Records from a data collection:
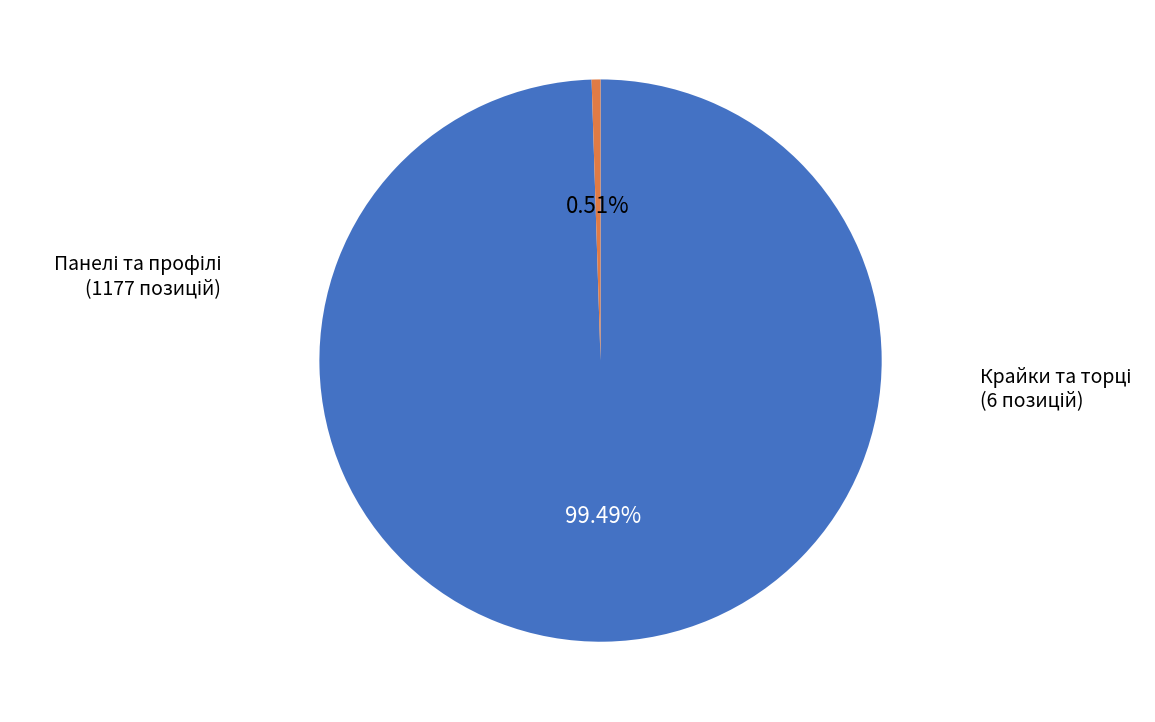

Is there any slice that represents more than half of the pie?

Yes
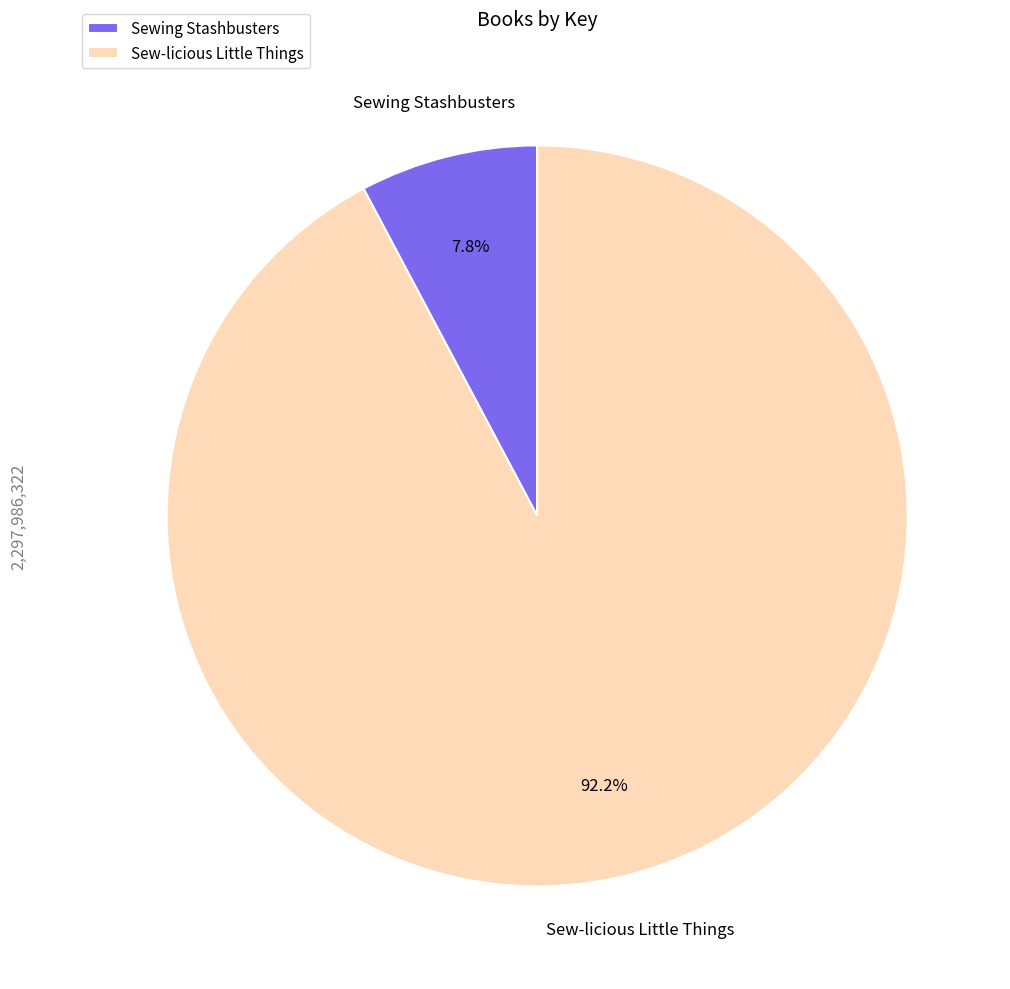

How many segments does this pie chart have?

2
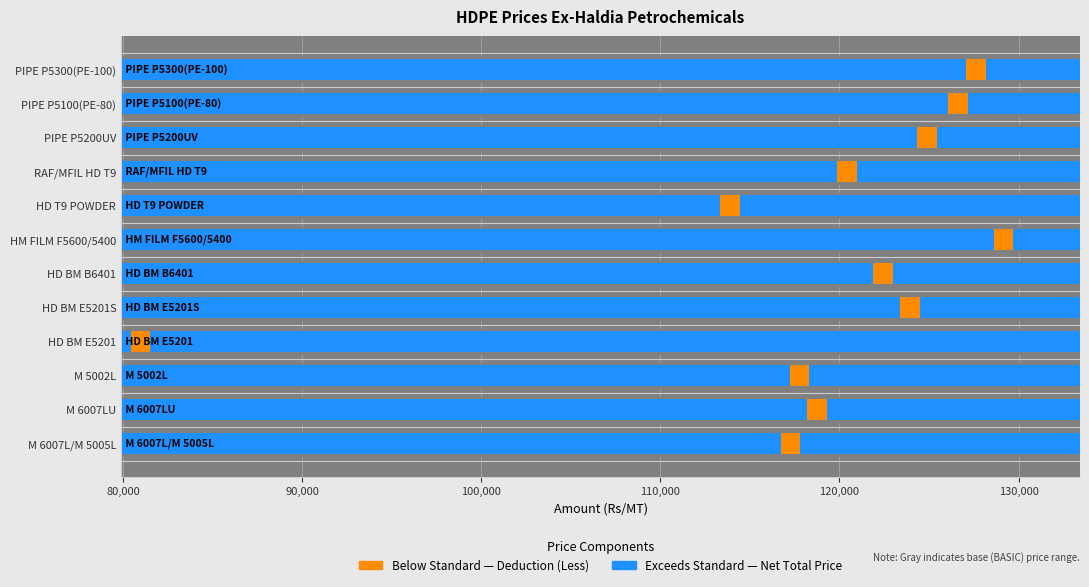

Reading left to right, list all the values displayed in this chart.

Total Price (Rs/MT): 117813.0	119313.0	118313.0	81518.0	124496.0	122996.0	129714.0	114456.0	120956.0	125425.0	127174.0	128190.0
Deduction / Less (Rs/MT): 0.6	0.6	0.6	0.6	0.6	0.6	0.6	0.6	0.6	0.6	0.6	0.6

Brief: Copy out every line of the listing above word for word, leaving out the pictures.

Answer space:
Is there any slice that represents more than half of the pie?

Yes

How many segments does this pie chart have?

2

Reading left to right, list all the values displayed in this chart.

Total Price (Rs/MT): 117813.0	119313.0	118313.0	81518.0	124496.0	122996.0	129714.0	114456.0	120956.0	125425.0	127174.0	128190.0
Deduction / Less (Rs/MT): 0.6	0.6	0.6	0.6	0.6	0.6	0.6	0.6	0.6	0.6	0.6	0.6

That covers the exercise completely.